Conclusions and Recommendations

The aim of this project was to improve upon the current state of graph layout functionality incorporated into interactive diagram editing tools. It is believed that a constraint based graph layout algorithm, coupled with the ability to maintain a user's higher level of control results in better layouts than those available to users in currently used interactive diagramming tools. To further this belief, a constraint based layout algorithm (IPSep-CoLa) was used as the underlying layout algorithm, with investigation into how to allow a user to maintain a higher level of control over the layout through the interactive placement of constraints onto the graph. This project contributed to the greater body of knowledge by incorporating functionality into an existing interactive diagram editor called Dunnart.
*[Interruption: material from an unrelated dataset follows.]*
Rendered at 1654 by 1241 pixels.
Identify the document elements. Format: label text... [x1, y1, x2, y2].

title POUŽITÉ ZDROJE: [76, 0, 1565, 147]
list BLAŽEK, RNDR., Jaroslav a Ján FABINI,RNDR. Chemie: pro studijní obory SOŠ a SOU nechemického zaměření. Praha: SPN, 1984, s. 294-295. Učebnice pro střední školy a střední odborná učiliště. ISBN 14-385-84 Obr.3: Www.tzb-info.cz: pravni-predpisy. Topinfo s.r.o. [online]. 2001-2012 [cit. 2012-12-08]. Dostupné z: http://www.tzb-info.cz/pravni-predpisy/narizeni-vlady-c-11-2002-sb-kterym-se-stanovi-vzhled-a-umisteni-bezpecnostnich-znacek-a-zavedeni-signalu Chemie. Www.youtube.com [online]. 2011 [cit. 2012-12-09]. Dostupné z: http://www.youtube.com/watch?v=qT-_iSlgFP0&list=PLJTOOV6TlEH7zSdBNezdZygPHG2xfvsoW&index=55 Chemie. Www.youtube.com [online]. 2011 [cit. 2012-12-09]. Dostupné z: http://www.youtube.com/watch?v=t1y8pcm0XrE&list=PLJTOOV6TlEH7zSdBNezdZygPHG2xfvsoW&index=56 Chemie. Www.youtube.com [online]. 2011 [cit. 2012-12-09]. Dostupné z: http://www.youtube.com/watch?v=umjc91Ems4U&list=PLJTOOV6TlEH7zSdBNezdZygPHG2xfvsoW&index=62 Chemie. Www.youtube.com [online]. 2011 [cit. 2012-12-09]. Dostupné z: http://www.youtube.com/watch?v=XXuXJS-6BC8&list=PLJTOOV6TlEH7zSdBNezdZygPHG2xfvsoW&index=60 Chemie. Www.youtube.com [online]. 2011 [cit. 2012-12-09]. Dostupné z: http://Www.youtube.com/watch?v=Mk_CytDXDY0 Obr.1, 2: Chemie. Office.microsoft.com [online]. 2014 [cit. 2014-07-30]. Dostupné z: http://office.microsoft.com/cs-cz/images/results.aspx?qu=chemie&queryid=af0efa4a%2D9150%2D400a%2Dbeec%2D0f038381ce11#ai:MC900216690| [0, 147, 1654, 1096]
The functionality added to Dunnart allows the user to place page boundary constraints and directed edge constraints onto portions of a diagram, which are then translated into individual separation constraints for the underlying algorithm.
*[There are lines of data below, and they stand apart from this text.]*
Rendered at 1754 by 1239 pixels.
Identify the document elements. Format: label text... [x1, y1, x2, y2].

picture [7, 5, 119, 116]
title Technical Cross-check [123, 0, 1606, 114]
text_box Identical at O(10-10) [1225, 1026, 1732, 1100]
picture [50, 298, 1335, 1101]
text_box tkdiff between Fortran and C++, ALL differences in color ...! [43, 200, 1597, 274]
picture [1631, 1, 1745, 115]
Constraint generation in an interactive editor was shown to demonstrate the process of constraint based layout, being the transformation of the diagram to a graph, and the addition of separation constraints on that graph. The majority of this work was in discussion of directed edge constraints and how in an interactive diagram editor these constraints could be applied to result in better layouts. The issue of directed cycles was addressed through two approaches. The No Cycle Constraints method ``removed'' cycles from a graph, by not generating constraints for all directed edges involved in a directed cycle. The second approach Acyclic Subgraph selects one or more edges not to have a directed edge constraint placed upon them. The edge(s) chosen not to have directed edge constraints were either chosen arbitrarily through an implementation of the maximum acyclic subgraph heuristic, or through the user manually making a choice. Allowing the user to make the decision about which directed edges do or do not have directed edge constraints allows the user to maintain the highest level of control over the layout, which results in better layouts.

Both the approaches outlined needed to know which directed edges are involved in directed cycles. To address this issue, a cyclic edge detection algorithm was proposed. This algorithm adds to the body of knowledge as to the authors knowledge there does not exist another algorithm that identifies all directed edges involved in directed cycles. The cyclic edge detection algorithm was implemented and integrated into Dunnart. A proof of correctness is offered in the appendix, and a time complexity analysis is also given in the thesis.
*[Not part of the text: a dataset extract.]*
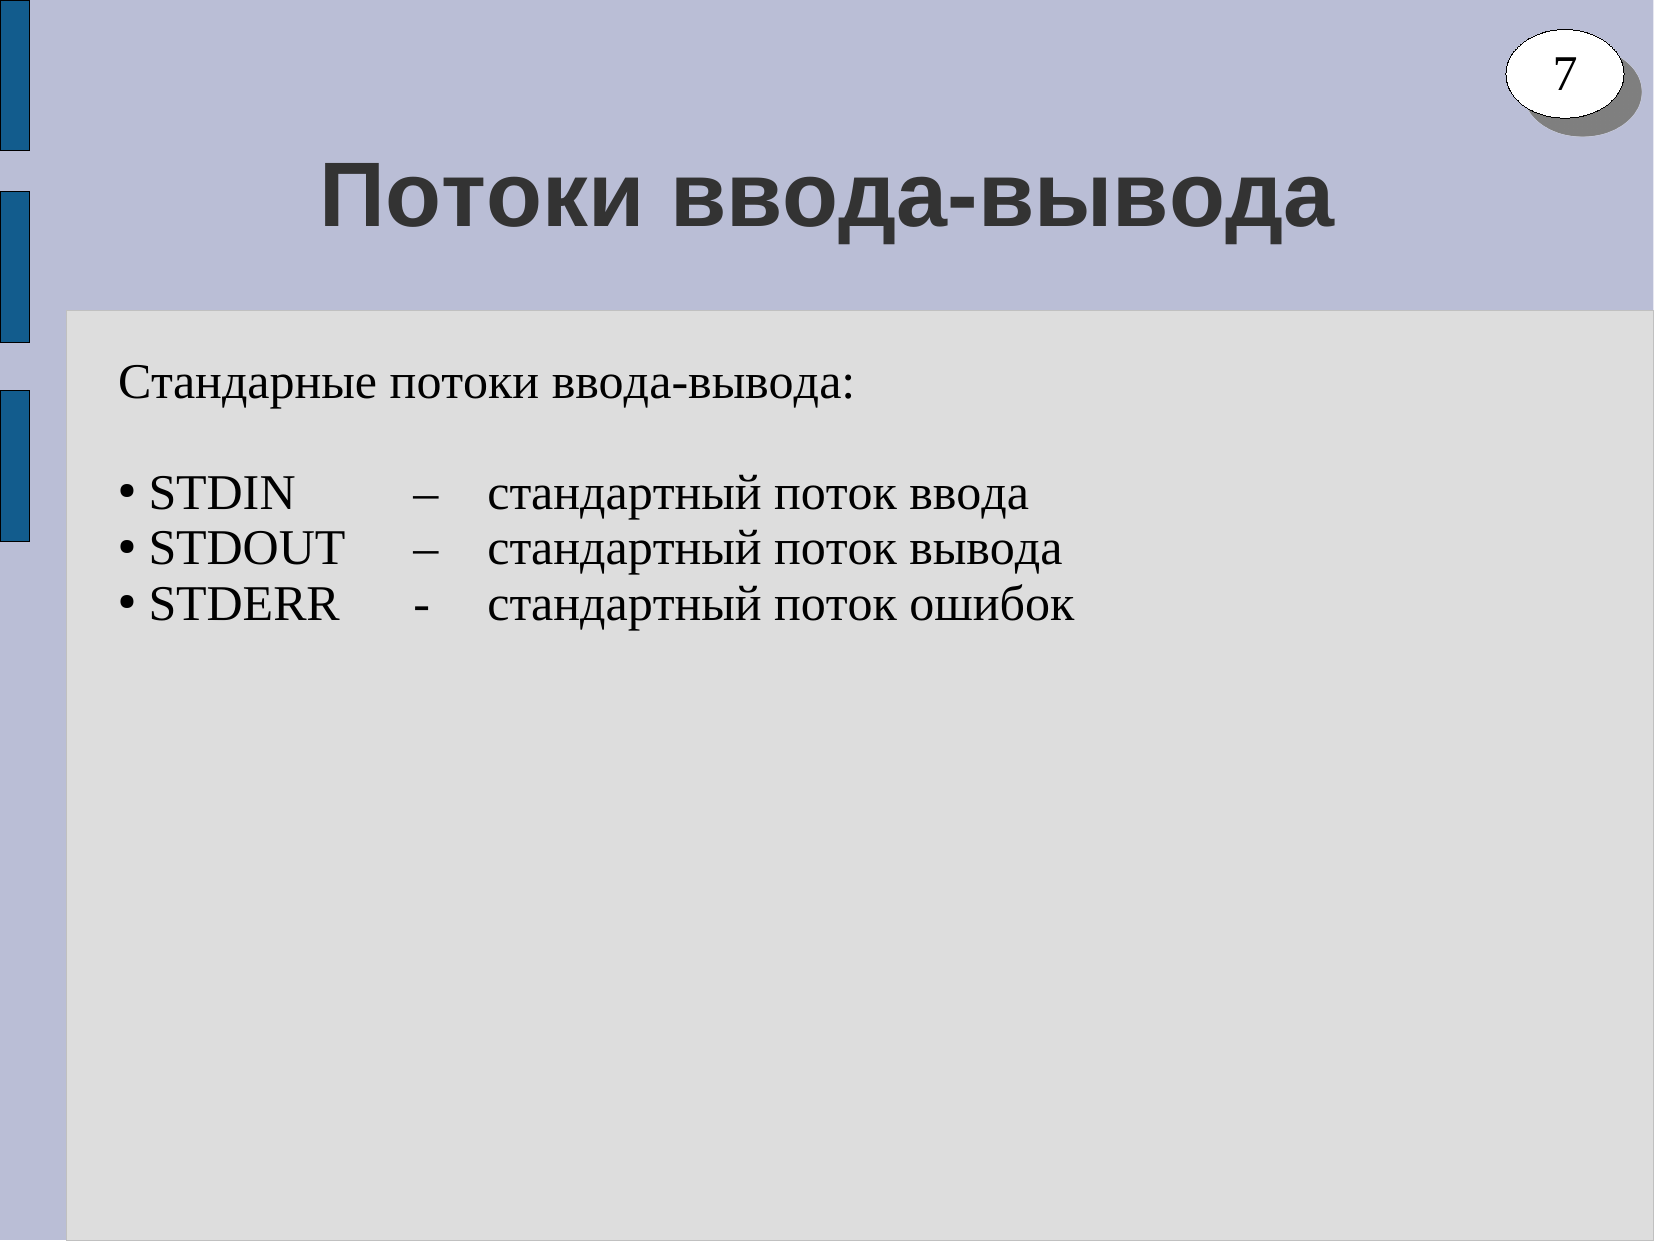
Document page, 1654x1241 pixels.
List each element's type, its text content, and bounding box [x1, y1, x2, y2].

text_box 7 [1505, 29, 1625, 119]
text_box Стандарные потоки ввода-вывода: STDIN – стандартный поток ввода STDOUT – стандартный поток вывода STDERR - стандартный поток ошибок [118, 354, 1075, 631]
title Потоки ввода-вывода [121, 91, 1534, 299]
To interact with the user, Dunnart highlighted all cyclic edges in purple to indicate that those directed edges were involved in directed cycles. To allow the user to make the decision of directed edge constraint placement, a context menu option allowed the user to add or remove the directed edge constraint. Edges that were involved in directed cycles but did not have directed edge constraints placed upon them were highlighted in red to signal this to the user. The discussion on directed edge constraints concluded with some examples showing how allowing the user to have the final decision regarding the placement of directed edge constraints results in better layouts involving directed edges.